Searching and Sorting with O(n^2) processors in O(1) time

TL;DR

This paper introduces a novel parallel architecture using simple crosspoint switches that enables constant-time searching and sorting of $n$ elements, significantly reducing interprocessor communication overhead in large-scale systems.

Contribution

It proposes a new architecture with a linear crosspoint array and demonstrates how to perform fundamental operations like search and sort in constant or near-constant time.

Findings

Searching and sorting can be achieved in O(1) time with elementary logic gates.

The architecture reduces interprocessor communication by replacing complex networks.

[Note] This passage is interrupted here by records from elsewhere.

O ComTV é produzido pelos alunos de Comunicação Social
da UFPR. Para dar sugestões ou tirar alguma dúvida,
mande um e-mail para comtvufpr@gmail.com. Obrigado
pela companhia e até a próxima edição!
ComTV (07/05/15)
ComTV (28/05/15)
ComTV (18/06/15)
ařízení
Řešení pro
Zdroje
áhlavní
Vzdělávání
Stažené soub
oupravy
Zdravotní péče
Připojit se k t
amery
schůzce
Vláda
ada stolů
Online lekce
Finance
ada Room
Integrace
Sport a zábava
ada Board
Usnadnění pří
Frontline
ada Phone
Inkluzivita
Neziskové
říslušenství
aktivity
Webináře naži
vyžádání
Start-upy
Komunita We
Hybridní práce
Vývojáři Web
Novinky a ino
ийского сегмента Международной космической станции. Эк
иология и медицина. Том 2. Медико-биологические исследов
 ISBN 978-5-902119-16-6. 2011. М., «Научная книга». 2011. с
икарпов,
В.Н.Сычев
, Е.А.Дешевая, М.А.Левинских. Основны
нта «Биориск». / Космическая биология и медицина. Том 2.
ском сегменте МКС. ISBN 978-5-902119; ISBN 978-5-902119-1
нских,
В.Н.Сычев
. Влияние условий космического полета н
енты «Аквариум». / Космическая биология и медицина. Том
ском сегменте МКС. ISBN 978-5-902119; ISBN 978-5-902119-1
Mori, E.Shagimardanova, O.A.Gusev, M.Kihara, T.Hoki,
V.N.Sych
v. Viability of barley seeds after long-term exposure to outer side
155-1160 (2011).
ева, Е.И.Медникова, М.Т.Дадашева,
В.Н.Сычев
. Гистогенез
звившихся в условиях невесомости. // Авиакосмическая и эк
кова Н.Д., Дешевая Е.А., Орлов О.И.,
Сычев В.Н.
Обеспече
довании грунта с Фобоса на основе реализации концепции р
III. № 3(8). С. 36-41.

Sorting time is O(1) with threshold logic gates and O(log n log log n) with simple gates.

Abstract

The proliferation of number of processing elements (PEs) in parallel computer systems, along with the use of more extensive parallelization of algorithms causes the interprocessor communications dominate VLSI chip space. This paper proposes a new architecture to overcome this issue by using simple crosspoint switches to pair PEs instead of a complex interconnection network. Based on the cyclic permutation wiring idea described in \cite{oruc2016self}, this pairing leads to a linear crosspoint array of $n(n-1)/2$ processing elements and as many crosspoints. We demonstrate the versatility of this new parallel architecture by designing fast searching and sorting algorithms for it. In particular, we show that finding a minimum, maximum, and searching a list of $n$ elements can all be performed in $O(1)$ time with elementary logic gates with $O(n)$ fan-in, and in $O(\lg n)$ time with $O(1)$ fan-in. We further show that sorting a list of $n$ elements can also be carried out in $O(1)$ time using elementary logic gates with $O(n)$ fan-in and threshold logic gates. The sorting time increases to $O(\lg n\lg\lg n)$ if only elementary logic gates with $O(1)$ fan-in are used. The algorithm can find the maximum among $n$ elements in $O(1)$ time, and sort $n$ elements in $O(\lg n (\lg\lg n))$ time. In addition, we show how other fundamental queries can be handled within the same order of time complexities.